The specific characteristics of patients with DM, such as glomerular hyperfiltration, obesity and hyperglycemia, are associated with the predictive power of these equations. A prospective study that included 600 diabetic patients reported that the actual GFR was underestimated by some 20 to 50 mL/minute/1.73 m2 in 90 patients with hyperfiltration.[29] A European study found that Scr-based equations (i.e., the CKD-EPI, MDRD and Cockroft–Gault equations) lost their predictive value in patients with type 2 DM and BMI > 30 kg/m2.[39] Another study reported that Scr-based equations overestimated the GFR because of poor nocturnal glycemic control, as shown by comparing eGFR based on creatinine with sGFR at different levels of hyperglycemia.[40] Given the limitations of Scr as a GFR marker, alternative filtration markers may give better estimates of GFR. Furthermore, only 4.8% to 12.9% of DM patients with both albuminuria and renal dysfunction (eGFR < 60 mL/minute/1.73 m2) could be identified using various eGFR equations based on Scr.[41] The discordance between albuminuria and renal dysfunction demonstrated the importance of adding albuminuria to eGFR-based DKD staging systems. Because all filtration markers have non-GFR determinants, precision can be improved by using multiple markers to decrease the contribution of any one non-GFR determinant.[42]

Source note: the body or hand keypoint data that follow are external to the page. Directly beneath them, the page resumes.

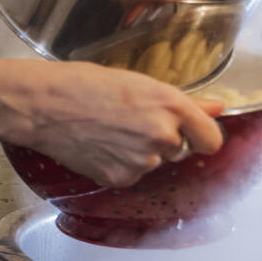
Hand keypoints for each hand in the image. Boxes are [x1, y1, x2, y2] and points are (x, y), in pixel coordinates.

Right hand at [13, 62, 224, 188]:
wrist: (44, 105)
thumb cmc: (83, 84)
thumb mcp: (138, 82)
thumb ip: (182, 102)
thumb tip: (217, 107)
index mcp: (171, 105)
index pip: (212, 139)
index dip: (203, 136)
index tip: (194, 133)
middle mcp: (163, 135)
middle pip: (181, 149)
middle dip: (164, 138)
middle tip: (132, 120)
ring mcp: (143, 161)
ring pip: (155, 161)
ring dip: (141, 151)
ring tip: (110, 129)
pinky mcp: (122, 178)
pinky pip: (133, 174)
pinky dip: (120, 163)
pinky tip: (100, 145)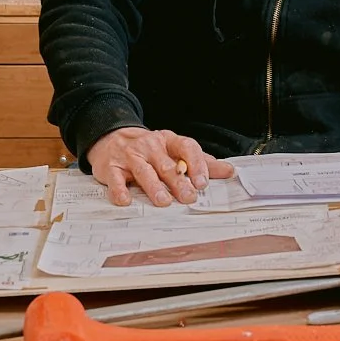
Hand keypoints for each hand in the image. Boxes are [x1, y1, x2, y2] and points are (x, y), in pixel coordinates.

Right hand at [87, 127, 234, 207]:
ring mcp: (130, 156)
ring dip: (154, 187)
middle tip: (189, 197)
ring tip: (163, 201)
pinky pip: (115, 178)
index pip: (186, 147)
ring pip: (144, 171)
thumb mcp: (175, 151)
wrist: (111, 138)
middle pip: (166, 164)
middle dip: (178, 181)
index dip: (196, 164)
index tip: (202, 182)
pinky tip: (126, 200)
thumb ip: (201, 162)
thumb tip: (228, 171)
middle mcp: (150, 146)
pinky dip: (119, 189)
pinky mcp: (111, 167)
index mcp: (169, 141)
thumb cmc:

Our study had some limitations. Our study was not registered, which may have introduced small deviations, but we followed the steps recommended for systematic reviews diligently. The characteristics measured by the included studies included variables such as BMI, GFR and blood glucose. Given the recruitment methods, the generalizability of the individual studies remains unclear. Some studies have assessed the diagnostic performance of eGFR equations using statistical tools other than mean bias and P30. Thus, we recognize that excluding such studies from the meta-analysis could result in selection/reporting bias.

Conclusions

Our analyses showed a higher accuracy of the CKD-EPI equation in diabetic populations with higher GFR values. This finding is important for the secondary prevention of DKD progression. Because a large proportion of diabetic patients have higher clinically-measured GFR values, we recommend that the CKD-EPI equation be introduced into clinical practice to estimate GFR in patients with incipient DKD. Both the CKD-EPI and MDRD equations overestimated GFR at a sGFR < 90 mL/minute/1.73 m2, which may result in incorrect clinical staging of renal function. Furthermore, poor performance of the CKD-EPI equation was observed in DM patients compared with non-DM patients. Thus, users should be aware of the drawbacks of these equations, and further investigation is required for improving eGFR equations to make them suitable for diabetic populations. Equations that use other filtration markers including measurement of albuminuria and blood glucose levels instead of or in addition to creatinine, are promising approaches.